For each line below that includes the string "prostate", show the whole line.

*** Opening of Material to process ***

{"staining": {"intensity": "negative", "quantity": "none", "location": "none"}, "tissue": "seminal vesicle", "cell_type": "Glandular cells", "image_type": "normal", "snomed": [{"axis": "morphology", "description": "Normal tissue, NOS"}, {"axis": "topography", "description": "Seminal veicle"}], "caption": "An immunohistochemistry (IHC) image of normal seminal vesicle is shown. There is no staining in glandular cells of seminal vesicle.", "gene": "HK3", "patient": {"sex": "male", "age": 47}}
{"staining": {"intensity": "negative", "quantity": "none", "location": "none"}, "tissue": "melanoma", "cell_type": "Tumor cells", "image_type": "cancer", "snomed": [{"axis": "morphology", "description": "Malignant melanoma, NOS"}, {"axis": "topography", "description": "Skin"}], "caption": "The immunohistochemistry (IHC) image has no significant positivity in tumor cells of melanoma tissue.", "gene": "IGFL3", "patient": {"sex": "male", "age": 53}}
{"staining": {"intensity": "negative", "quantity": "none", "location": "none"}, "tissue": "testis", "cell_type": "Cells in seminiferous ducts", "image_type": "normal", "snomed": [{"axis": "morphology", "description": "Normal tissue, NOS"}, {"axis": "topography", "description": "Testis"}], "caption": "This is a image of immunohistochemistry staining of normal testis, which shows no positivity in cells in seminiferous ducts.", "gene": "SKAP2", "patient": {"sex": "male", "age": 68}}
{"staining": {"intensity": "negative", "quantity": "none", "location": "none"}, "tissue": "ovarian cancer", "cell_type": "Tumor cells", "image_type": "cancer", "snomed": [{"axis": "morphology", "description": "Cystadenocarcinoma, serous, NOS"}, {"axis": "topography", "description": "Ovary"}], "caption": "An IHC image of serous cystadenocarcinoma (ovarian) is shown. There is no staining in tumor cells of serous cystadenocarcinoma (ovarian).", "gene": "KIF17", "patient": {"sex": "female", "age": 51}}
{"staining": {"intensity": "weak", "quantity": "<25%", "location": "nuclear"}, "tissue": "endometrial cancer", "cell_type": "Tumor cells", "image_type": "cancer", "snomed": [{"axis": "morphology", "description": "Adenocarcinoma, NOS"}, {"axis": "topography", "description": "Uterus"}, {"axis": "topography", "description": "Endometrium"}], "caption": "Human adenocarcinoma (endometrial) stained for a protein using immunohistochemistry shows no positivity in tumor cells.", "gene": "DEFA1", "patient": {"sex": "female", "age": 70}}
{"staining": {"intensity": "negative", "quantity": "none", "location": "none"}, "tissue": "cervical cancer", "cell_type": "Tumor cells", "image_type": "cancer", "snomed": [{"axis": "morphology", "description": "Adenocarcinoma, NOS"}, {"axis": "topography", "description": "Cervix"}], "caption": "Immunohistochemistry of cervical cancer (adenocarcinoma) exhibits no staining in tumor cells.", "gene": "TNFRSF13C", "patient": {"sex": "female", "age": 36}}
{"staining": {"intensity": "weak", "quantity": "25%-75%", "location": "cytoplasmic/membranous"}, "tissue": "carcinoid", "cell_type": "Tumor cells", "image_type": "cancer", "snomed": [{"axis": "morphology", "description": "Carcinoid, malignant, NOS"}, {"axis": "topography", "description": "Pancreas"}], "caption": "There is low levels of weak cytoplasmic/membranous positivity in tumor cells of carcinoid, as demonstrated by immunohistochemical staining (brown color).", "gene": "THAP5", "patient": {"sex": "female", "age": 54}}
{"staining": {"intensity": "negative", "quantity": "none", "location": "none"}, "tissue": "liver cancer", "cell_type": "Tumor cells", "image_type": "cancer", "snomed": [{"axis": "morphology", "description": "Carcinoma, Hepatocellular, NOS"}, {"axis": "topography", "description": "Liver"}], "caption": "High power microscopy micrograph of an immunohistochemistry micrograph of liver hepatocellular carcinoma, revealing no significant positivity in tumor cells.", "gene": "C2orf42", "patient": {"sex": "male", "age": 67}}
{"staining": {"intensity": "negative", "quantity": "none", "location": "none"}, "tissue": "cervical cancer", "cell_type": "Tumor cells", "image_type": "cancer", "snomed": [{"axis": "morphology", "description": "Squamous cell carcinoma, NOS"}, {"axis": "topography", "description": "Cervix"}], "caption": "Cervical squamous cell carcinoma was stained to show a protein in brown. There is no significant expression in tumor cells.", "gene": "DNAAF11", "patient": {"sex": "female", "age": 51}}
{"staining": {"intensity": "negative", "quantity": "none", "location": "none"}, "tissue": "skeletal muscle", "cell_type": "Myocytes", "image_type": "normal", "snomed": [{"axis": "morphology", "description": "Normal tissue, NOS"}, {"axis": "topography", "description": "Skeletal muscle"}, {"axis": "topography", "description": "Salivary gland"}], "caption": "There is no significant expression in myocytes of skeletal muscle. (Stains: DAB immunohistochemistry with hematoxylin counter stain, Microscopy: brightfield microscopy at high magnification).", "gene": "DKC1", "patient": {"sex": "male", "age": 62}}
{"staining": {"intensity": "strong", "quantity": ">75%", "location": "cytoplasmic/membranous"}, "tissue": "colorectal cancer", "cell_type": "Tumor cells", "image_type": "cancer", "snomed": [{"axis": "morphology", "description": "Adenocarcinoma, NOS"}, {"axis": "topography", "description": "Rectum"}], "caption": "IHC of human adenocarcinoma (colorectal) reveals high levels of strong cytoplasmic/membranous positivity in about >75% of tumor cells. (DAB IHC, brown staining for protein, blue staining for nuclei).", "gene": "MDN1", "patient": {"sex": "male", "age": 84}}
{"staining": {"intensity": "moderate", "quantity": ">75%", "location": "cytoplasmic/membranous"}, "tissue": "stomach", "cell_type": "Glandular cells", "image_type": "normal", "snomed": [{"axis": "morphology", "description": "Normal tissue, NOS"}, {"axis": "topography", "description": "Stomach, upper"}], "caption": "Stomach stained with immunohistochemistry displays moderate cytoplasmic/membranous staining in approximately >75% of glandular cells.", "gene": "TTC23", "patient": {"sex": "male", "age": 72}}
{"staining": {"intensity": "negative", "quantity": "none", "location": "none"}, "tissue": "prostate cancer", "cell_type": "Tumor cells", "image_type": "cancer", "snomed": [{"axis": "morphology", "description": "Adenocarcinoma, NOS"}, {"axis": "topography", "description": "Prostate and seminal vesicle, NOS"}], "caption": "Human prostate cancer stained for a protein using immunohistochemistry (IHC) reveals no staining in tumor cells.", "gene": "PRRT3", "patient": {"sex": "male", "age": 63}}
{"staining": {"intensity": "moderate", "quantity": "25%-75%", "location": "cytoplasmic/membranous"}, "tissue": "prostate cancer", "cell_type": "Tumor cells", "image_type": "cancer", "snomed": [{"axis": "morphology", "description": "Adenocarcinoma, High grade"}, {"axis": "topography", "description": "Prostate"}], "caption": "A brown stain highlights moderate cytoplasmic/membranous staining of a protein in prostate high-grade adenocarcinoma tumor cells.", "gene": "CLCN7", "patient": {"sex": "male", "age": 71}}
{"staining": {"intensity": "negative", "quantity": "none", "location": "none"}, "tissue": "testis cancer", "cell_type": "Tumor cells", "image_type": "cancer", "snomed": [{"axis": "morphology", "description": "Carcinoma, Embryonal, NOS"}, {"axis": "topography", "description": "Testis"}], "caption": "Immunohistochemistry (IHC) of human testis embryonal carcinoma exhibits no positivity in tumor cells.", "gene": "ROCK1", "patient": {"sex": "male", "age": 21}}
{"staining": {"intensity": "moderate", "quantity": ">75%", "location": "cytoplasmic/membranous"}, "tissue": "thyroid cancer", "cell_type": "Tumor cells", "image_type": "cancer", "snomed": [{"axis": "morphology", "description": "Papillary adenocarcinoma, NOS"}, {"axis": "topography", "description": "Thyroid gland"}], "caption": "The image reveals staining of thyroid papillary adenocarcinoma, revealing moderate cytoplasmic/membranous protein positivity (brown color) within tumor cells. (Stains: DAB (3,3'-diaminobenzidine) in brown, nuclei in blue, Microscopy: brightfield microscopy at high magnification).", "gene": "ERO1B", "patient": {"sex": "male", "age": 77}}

*** Close of Material to process ***

**Result for this task**:
{"staining": {"intensity": "negative", "quantity": "none", "location": "none"}, "tissue": "prostate cancer", "cell_type": "Tumor cells", "image_type": "cancer", "snomed": [{"axis": "morphology", "description": "Adenocarcinoma, NOS"}, {"axis": "topography", "description": "Prostate and seminal vesicle, NOS"}], "caption": "Human prostate cancer stained for a protein using immunohistochemistry (IHC) reveals no staining in tumor cells.", "gene": "PRRT3", "patient": {"sex": "male", "age": 63}}
{"staining": {"intensity": "moderate", "quantity": "25%-75%", "location": "cytoplasmic/membranous"}, "tissue": "prostate cancer", "cell_type": "Tumor cells", "image_type": "cancer", "snomed": [{"axis": "morphology", "description": "Adenocarcinoma, High grade"}, {"axis": "topography", "description": "Prostate"}], "caption": "A brown stain highlights moderate cytoplasmic/membranous staining of a protein in prostate high-grade adenocarcinoma tumor cells.", "gene": "CLCN7", "patient": {"sex": "male", "age": 71}}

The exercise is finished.